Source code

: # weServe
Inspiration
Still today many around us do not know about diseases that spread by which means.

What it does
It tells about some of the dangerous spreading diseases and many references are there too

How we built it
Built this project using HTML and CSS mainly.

------

▶ _WHAT YOU ARE ASKED TO DO_:
Reproduce the data word for word, from the line containing "What it does" through the end of the data.

▶ _TASK OUTPUT_:
What it does
It tells about some of the dangerous spreading diseases and many references are there too

How we built it
Built this project using HTML and CSS mainly.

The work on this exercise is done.